Helms was for integration; he was simply against “movements.” He would later hire James Meredith, who was the first black to attend the University of Mississippi — with the assistance of federal troops. By 1989, Meredith’s views had come around to those of Helms, not the other way around.
After years of reading and studying and attending law school at Columbia University, Meredith concluded that blacks had been better off when they worked for themselves and not for white liberals. (Having worked for white liberals myself, I couldn’t agree more.) Meredith claimed Helms fired him as domestic policy adviser after a year because he was too right-wing for Helms. (…)
Liberals discount Helms’ hiring of Meredith on the grounds that Meredith had wandered off the reservation. (Blacks are allowed to have only one set of political views.) It just shows you how stupid liberals are: Blacks don’t live on reservations; Indians do.
To paraphrase Dan Quayle, to be called a racist by these people is a badge of honor.

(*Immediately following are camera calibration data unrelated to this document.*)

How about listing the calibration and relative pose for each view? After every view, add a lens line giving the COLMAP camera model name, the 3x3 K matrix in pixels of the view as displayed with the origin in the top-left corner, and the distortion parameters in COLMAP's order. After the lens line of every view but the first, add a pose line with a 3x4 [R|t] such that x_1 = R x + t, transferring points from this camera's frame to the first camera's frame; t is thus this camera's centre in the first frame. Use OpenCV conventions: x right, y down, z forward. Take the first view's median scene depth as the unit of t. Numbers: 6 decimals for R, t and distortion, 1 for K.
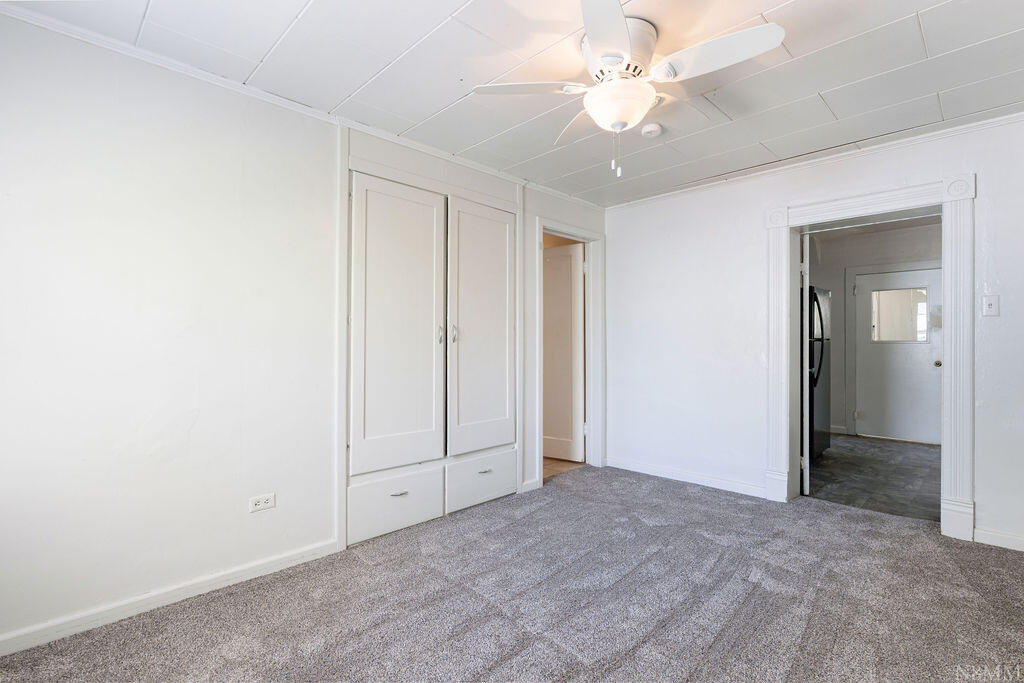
lens RADIAL K [[483.2, 0, 509.3], [0, 483.2, 342.6], [0, 0, 1]] dist [-0.003206, -0.000162]
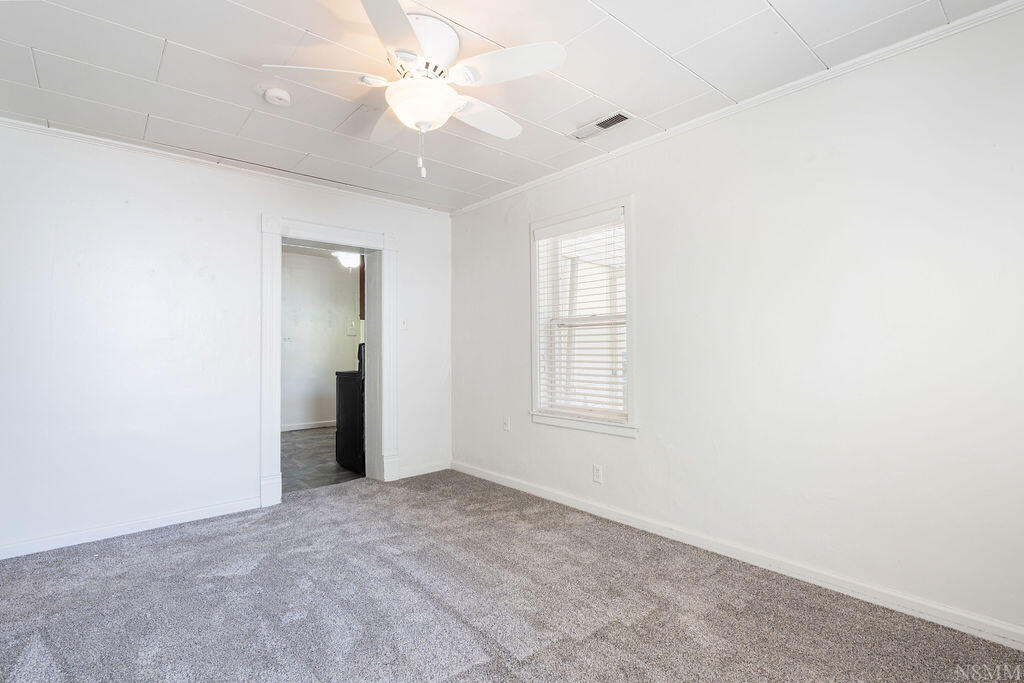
lens RADIAL K [[483.2, 0, 513.3], [0, 483.2, 346.7], [0, 0, 1]] dist [-0.003206, -0.000162]
pose [[0.054147, 0.006957, 0.998509, -0.576886], [-0.000540, 0.999976, -0.006938, 0.005431], [-0.998533, -0.000163, 0.054149, 0.597566]]
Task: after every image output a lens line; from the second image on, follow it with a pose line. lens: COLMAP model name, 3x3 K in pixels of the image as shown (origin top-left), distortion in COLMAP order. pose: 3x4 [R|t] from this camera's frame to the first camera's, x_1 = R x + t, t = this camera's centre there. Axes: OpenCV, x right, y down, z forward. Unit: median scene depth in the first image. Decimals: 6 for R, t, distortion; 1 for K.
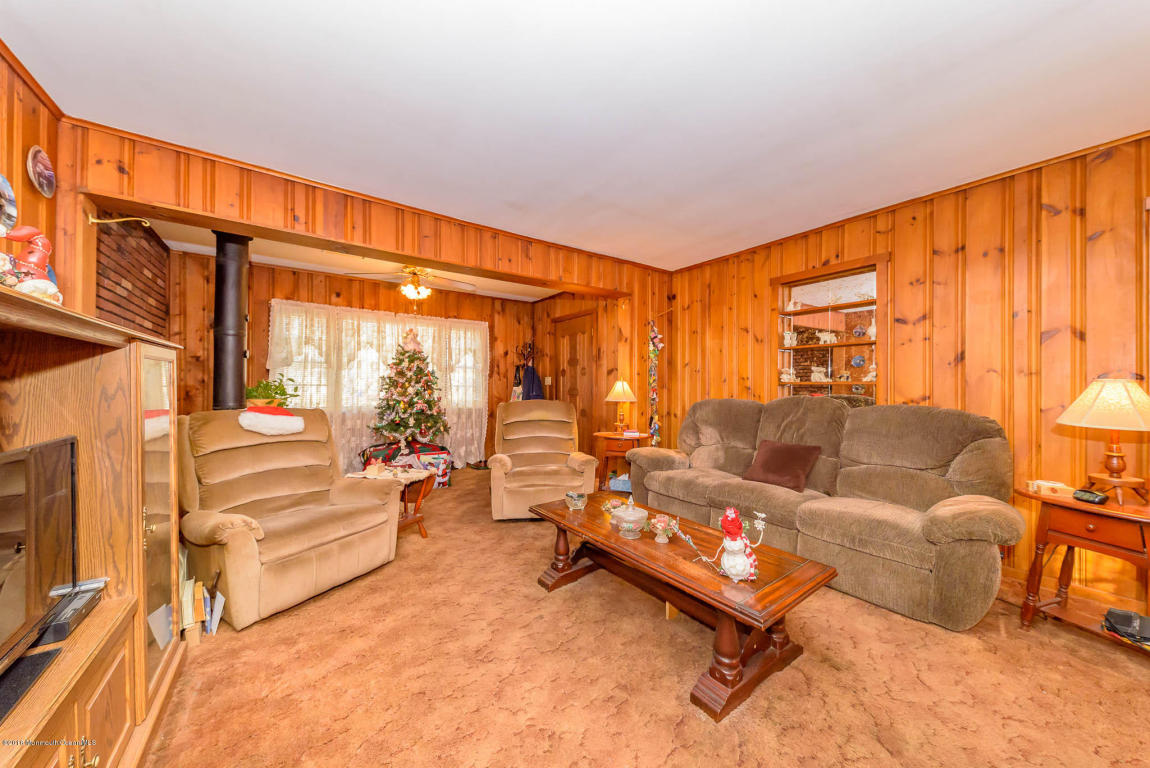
lens RADIAL K [[391.0, 0, 575.0], [0, 391.0, 384.0], [0, 0, 1]] dist [0.000246, -0.000001]
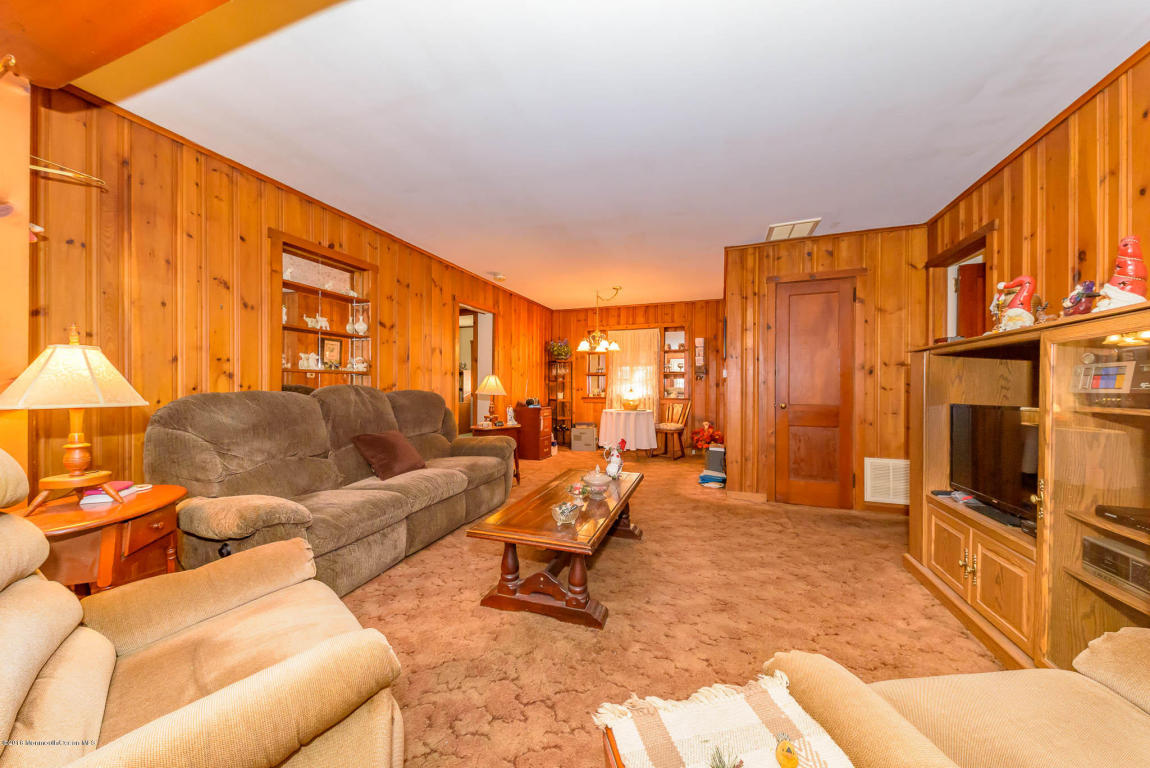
lens RADIAL K [[393.0, 0, 575.0], [0, 393.0, 384.0], [0, 0, 1]] dist [0.000732, -0.000013]
pose [[-0.568827, 0.001680, 0.822456, -0.506488], [-0.008001, 0.999939, -0.007576, 0.031939], [-0.822418, -0.010890, -0.568779, 1.088534]]
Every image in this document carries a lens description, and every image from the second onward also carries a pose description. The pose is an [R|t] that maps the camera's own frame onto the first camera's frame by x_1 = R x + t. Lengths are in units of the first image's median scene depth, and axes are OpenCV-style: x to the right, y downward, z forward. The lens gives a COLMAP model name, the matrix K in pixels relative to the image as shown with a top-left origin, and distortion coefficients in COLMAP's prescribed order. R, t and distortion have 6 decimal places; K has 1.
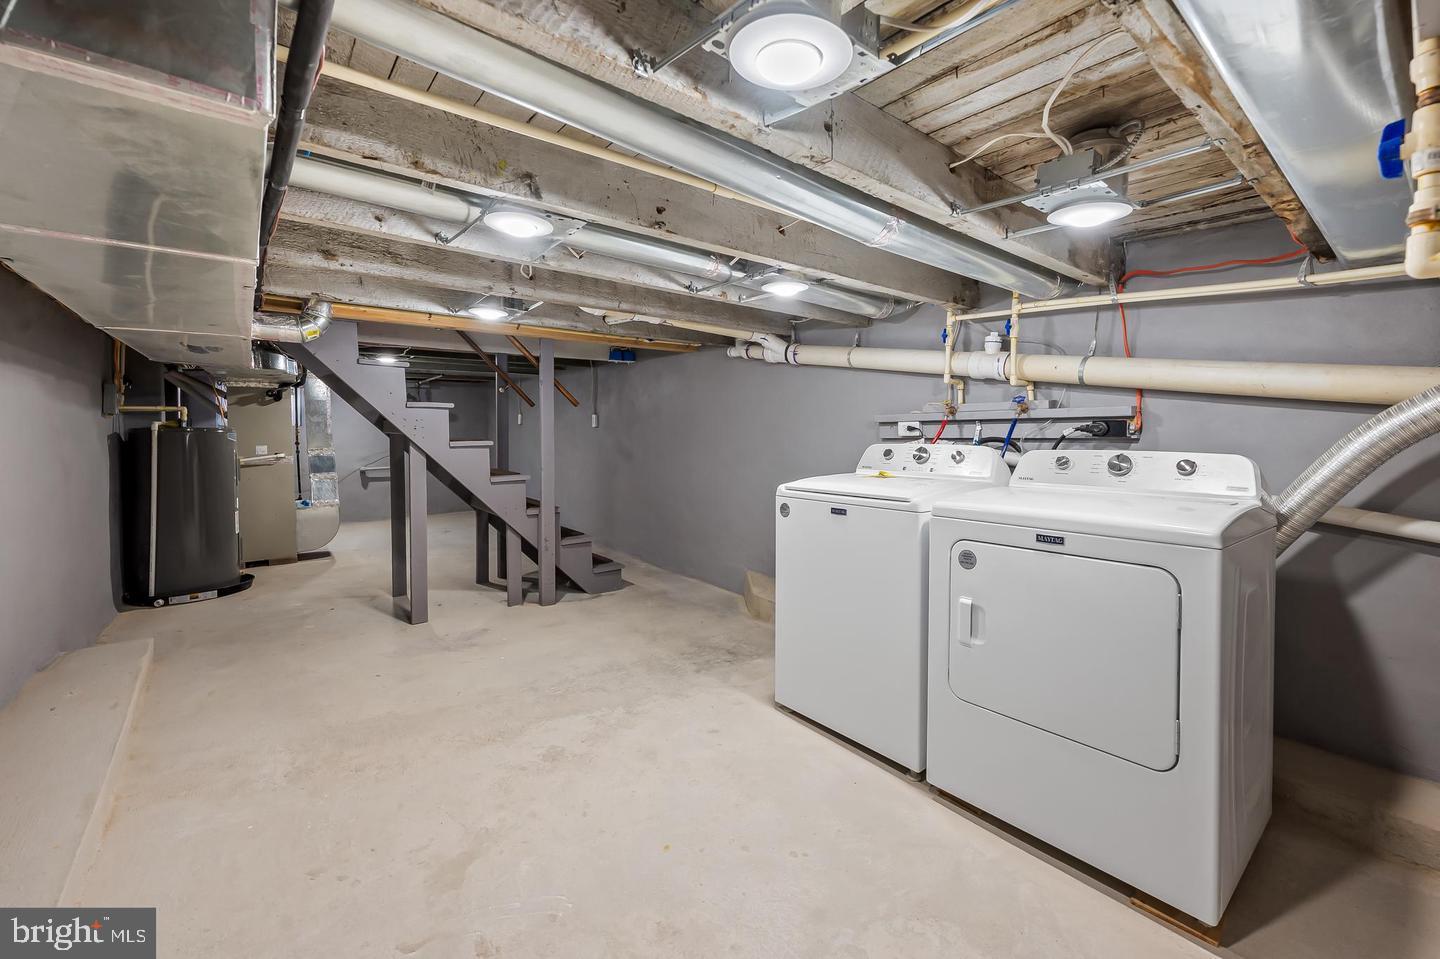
lens RADIAL K [[597.1, 0, 726.4], [0, 597.1, 437.4], [0, 0, 1]] dist [-0.001514, 0.000107]
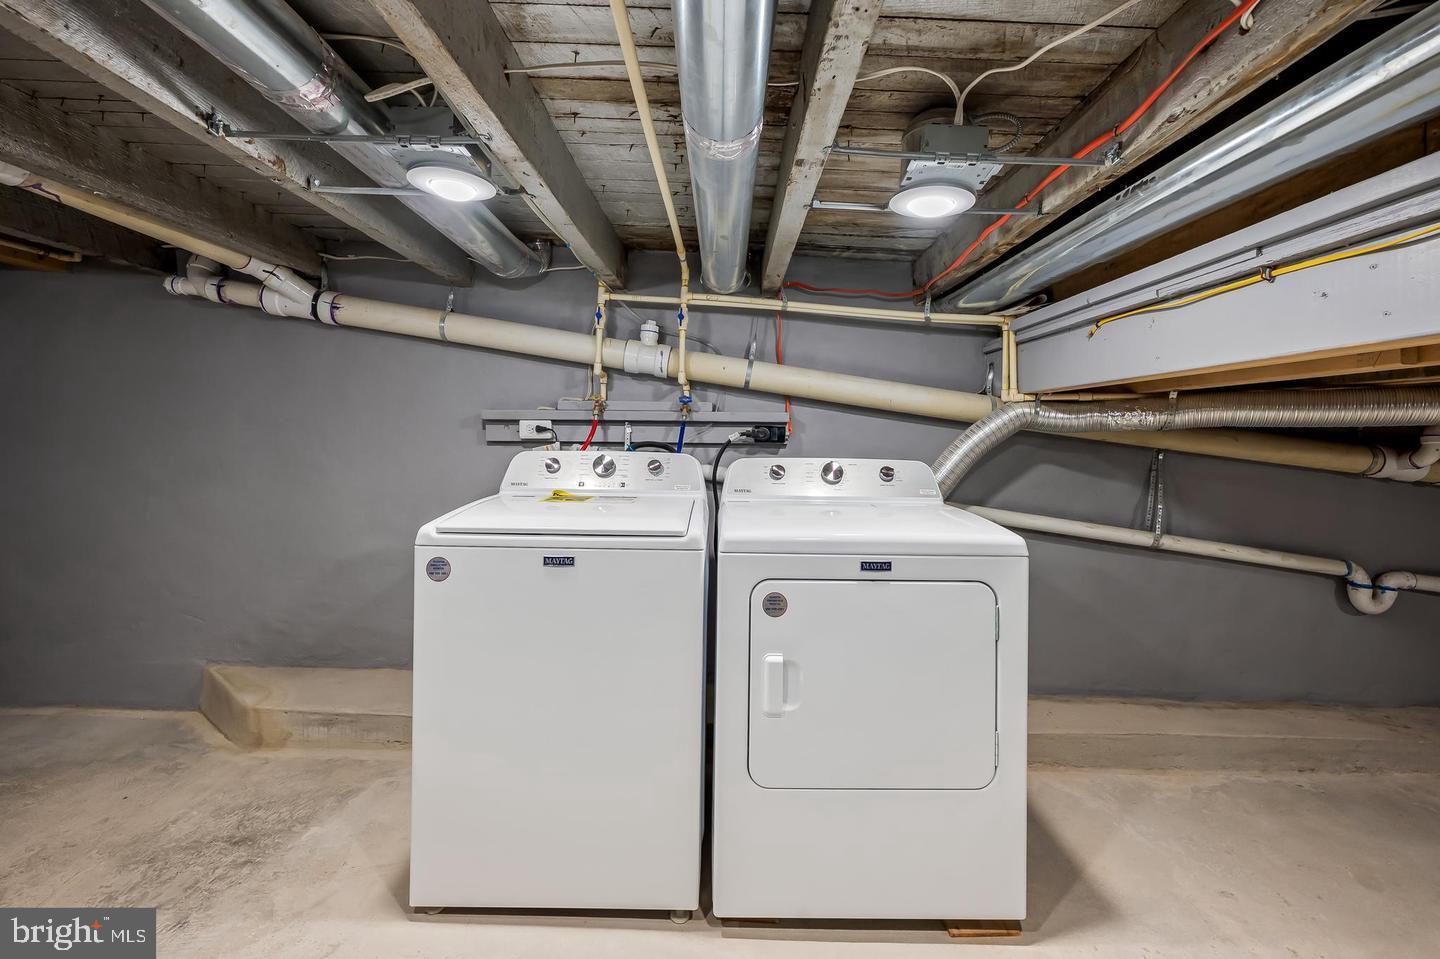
lens RADIAL K [[597.1, 0, 740.1], [0, 597.1, 436.4], [0, 0, 1]] dist [-0.001514, 0.000107]
pose [[0.623184, 0.007699, 0.782037, -0.150510], [-0.010268, 0.999946, -0.001663, -0.007962], [-0.782008, -0.006994, 0.623229, 0.356603]]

Rest in peace, Jesse Helms: New York Times stock was recently lowered to a notch above junk bond status.
He was an active Republican and served for several years as a domestic advisor on the staff of United States Senator Jesse Helms. Faced with harsh criticism from the Civil Rights community, Meredith said that he wrote every member of the Senate and House offering his services to them in order to gain access to the Library of Congress, and that only Helms replied.
In 2002, on the occasion of the 40th anniversary of his desegregation of the University of Mississippi, at the age of 69, Meredith was the proprietor of a small used car lot in Jackson, Mississippi. On the celebration activities surrounding the anniversary he said, “It was an embarrassment for me to be there, and for somebody to celebrate it, oh my God.”
Earlier that same year, Mr. Meredith watched his son, Joseph Meredith, graduate from Ole Miss with a doctorate in Business Administration. Joseph, who had previously earned degrees from Harvard University and Millsaps College (Jackson, MS), graduated as the most outstanding doctoral student in the School of Business Administration. The elder Meredith said, “I think there’s no better proof that White supremacy was wrong than not only to have my son graduate, but to graduate as the most outstanding graduate of the school,” Meredith says. “That, I think, vindicates my whole life.”
James Meredith views himself as an individual American citizen who demanded and got the rights properly extended to any American, not as a participant in the U.S. civil rights movement. There is considerable enmity between James Meredith and the organized Civil Rights Movement. Meredith once said that “Nothing could be more insulting to me than the concept of civil rights. It means perpetual second-class citizenship for me and my kind.”
In an interview for CNN, Meredith stated, “I was engaged in a war. I considered myself engaged in a war from Day One. And my objective was to force the federal government – the Kennedy administration at that time – into a position where they would have to use the United States military force to enforce my rights as a citizen.”
He campaigned for former Mississippi Gov. Ross Barnett — the same governor who had tried to stop him from enrolling at the state’s top university. Meredith notes that no blacks were hurt during the standoff and credits Barnett.
Later, Meredith worked for ultra-conservative former Sen. Jesse Helms and endorsed former Ku Klux Klansman David Duke’s campaign for governor in Louisiana — activities he now explains with a “know your enemy” argument. Meredith himself tried in 1967 to unseat New York Rep. Adam Clayton Powell, one of the country’s most prominent black politicians at the time.
And to many civil rights activists, Meredith’s words have spoken as loudly as his actions.
He decries the movement’s treasured theory of nonviolent activism, calling it “the most un-American thing in the world … and the worst thing that’s ever been presented to my people.”
He has said that government welfare efforts have done more harm to black families than slavery did. He has criticized blacks and other minorities for not using what he calls proper English.
He doesn’t even like to be called a civil rights activist, considering the movement a concept of Northeastern white liberals aiming mostly to enhance their own status.
But Meredith made clear Thursday that he doesn’t resent being labeled a renegade. In fact, he seems to relish it.
“I was always out of line. But I was deliberately out of line,” Meredith explained after his speech.